## Task input:
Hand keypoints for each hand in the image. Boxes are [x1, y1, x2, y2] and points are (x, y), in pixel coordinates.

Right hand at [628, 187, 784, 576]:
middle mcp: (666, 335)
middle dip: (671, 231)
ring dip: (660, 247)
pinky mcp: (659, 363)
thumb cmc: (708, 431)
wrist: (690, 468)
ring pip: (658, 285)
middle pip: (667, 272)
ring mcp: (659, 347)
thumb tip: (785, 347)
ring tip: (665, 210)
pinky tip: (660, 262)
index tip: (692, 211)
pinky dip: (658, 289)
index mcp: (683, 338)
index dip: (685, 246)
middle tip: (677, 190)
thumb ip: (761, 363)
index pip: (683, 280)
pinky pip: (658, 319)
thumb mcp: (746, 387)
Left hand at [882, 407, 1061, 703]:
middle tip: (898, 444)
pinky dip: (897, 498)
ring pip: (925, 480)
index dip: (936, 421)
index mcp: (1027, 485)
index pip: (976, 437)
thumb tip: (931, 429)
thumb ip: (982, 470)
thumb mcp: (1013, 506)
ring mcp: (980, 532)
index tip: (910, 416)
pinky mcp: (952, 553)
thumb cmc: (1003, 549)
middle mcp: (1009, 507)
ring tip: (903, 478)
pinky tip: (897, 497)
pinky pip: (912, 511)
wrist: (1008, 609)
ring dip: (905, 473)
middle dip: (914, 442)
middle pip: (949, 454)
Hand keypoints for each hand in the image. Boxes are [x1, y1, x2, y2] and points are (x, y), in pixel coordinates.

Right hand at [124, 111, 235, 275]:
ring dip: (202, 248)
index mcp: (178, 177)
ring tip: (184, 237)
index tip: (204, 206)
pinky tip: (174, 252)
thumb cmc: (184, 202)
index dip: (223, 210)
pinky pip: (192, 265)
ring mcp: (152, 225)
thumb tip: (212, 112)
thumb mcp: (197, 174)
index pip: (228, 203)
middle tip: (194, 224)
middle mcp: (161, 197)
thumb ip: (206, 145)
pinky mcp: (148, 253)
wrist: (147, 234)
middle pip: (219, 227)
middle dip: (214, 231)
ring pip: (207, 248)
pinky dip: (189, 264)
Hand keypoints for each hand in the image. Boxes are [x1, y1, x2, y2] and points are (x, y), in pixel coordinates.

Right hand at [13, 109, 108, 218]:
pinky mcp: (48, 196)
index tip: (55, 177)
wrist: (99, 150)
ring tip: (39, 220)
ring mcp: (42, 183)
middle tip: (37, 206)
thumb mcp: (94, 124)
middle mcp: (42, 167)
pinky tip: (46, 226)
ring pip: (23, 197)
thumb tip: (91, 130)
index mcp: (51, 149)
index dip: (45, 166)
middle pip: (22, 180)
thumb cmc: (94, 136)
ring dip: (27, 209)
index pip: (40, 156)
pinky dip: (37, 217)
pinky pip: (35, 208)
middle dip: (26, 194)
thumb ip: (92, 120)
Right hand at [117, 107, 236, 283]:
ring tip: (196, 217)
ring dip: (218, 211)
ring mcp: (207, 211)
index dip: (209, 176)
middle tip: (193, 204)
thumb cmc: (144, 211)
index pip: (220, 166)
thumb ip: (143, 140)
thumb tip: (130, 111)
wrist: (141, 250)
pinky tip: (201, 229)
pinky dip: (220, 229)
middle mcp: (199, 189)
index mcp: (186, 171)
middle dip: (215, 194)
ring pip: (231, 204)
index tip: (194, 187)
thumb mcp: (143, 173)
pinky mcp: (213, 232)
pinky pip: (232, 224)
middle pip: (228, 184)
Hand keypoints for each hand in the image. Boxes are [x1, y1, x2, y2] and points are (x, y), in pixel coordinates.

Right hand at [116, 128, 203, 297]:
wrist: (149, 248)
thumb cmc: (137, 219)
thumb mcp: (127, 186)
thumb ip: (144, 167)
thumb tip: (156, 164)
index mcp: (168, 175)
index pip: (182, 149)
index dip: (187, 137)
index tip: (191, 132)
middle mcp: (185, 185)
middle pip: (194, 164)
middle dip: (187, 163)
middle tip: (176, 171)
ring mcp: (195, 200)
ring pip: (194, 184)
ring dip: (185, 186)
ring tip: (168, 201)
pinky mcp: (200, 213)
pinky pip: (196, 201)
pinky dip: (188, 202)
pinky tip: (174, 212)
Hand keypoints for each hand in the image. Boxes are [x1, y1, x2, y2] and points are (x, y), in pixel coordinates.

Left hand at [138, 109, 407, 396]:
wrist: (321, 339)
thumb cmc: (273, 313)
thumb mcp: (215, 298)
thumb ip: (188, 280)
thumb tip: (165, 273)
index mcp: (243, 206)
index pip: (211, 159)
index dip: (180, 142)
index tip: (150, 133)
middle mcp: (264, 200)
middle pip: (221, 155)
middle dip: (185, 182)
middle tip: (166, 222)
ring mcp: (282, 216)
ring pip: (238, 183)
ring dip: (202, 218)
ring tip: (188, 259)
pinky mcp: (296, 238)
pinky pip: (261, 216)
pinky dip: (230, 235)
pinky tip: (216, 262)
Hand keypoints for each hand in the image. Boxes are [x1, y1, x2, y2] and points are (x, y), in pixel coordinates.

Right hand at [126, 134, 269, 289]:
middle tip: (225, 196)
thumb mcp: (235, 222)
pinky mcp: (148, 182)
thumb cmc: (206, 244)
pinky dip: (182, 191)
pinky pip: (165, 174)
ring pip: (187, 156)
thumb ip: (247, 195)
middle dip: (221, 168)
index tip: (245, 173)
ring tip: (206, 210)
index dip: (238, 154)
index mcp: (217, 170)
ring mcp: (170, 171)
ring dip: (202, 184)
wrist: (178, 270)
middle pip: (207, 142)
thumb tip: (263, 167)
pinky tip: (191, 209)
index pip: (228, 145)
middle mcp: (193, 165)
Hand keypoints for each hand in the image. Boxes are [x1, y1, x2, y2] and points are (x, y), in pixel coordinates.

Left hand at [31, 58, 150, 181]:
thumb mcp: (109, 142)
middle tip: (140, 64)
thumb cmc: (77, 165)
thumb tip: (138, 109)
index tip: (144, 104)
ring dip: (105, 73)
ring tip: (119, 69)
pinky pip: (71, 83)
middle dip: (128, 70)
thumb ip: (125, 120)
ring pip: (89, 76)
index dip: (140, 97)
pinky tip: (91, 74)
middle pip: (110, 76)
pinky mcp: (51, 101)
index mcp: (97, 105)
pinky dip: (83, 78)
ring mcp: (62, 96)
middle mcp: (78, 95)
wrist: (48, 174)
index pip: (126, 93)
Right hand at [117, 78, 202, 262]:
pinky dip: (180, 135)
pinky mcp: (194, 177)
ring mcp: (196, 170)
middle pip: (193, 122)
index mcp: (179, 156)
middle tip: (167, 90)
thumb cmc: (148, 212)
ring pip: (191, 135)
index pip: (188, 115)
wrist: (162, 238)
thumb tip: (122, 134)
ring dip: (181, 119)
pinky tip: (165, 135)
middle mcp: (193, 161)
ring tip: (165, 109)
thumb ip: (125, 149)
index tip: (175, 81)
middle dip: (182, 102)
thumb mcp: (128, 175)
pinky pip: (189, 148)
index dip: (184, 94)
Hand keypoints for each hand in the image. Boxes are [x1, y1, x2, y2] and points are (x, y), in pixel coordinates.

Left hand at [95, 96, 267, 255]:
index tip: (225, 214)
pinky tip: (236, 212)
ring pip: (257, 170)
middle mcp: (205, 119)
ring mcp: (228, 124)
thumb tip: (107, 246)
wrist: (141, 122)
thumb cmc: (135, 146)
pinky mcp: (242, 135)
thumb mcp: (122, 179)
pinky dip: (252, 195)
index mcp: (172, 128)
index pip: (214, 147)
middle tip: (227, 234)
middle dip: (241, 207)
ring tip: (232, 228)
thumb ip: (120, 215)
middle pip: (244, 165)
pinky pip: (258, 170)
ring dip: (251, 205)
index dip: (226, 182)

## Problem requirements:
Check each line above for the word "wrist", and give only the number of lines that contain it.

## Task solution:
11